Chapter seven moves on to the idea of petition for one’s own needs. He references the prayer of Jabez: because one man thousands of years ago asked for a special blessing and received it, we can use this as a rule to live by. Once again, he puts God into a box where if you do x, then y must follow. Eastman claims “In a practical sense, petition is not the prayer of a person opening heaven’s doors to release God’s power. Rather, it is a person opening his or her heart’s door to received power already appropriated by God.” What Eastman doesn’t seem to understand, is that both statements require action on our part before God is able to act. God may have appropriated power, but if he is sitting back, waiting on the person to open their hearts to it, his power as a sovereign God is weakened to a god that must wait on his followers to act in any circumstance.

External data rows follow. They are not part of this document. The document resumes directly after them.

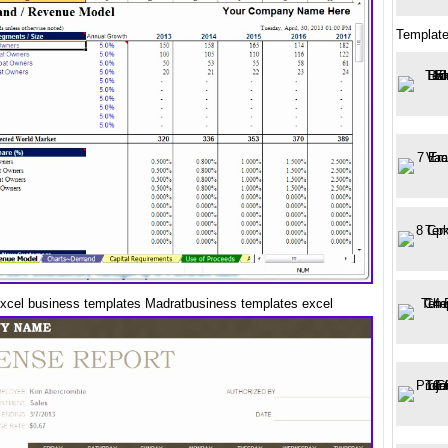
Templat
excel business templates Madratbusiness templates excel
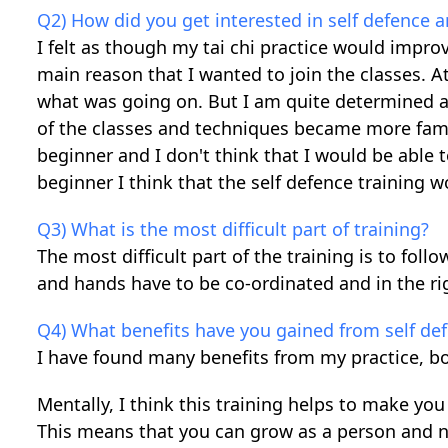
Q2) How did you get interested in self defence a
I felt as though my tai chi practice would improv
main reason that I wanted to join the classes. At 
what was going on. But I am quite determined a
of the classes and techniques became more famil
beginner and I don't think that I would be able t
beginner I think that the self defence training 
Q3) What is the most difficult part of training?
The most difficult part of the training is to fol
and hands have to be co-ordinated and in the rig
Q4) What benefits have you gained from self de
I have found many benefits from my practice, bo
Mentally, I think this training helps to make you
This means that you can grow as a person and no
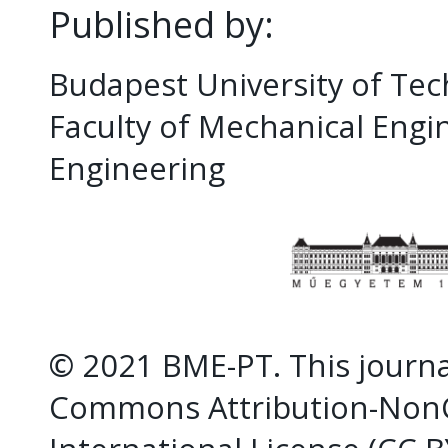
Published by:
Budapest University of Te
Faculty of Mechanical Eng
Engineering
© 2021 BME-PT. This journal
Commons Attribution-NonC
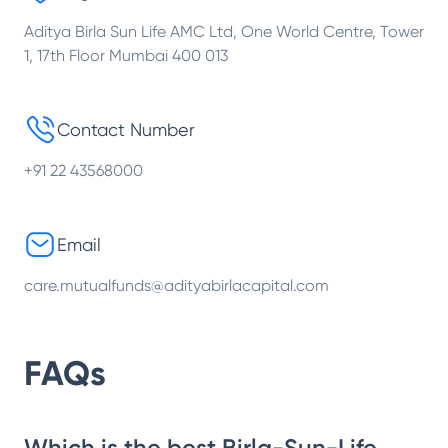
Aditya Birla Sun Life AMC Ltd, One World Centre, Tower
1, 17th Floor Mumbai 400 013
Contact Number
+91 22 43568000
Email
care.mutualfunds@adityabirlacapital.com
FAQs
Which is the best Birla-Sun-Life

I’ve reached chapter 8 and I feel like this post has gone on for too long and has probably lost the reader’s interest by now. To sum up the remaining chapters of the book, it’s more of the same. A God patiently waiting on us to do something so he can act. Weak theology aside, Eastman’s writing style is somewhat choppy; there are several times he could have combined sentences to assist with the flow of the text. Eastman asserts that his prayer style is based on the Lord’s Prayer, but then he rarely sites it. There is some good practical advice. I put an emphasis on contemplative prayer in my personal devotions, and it was nice to have a section covering the topic. I suggest to skip this one; choppy writing and weak theology are no-goes for me.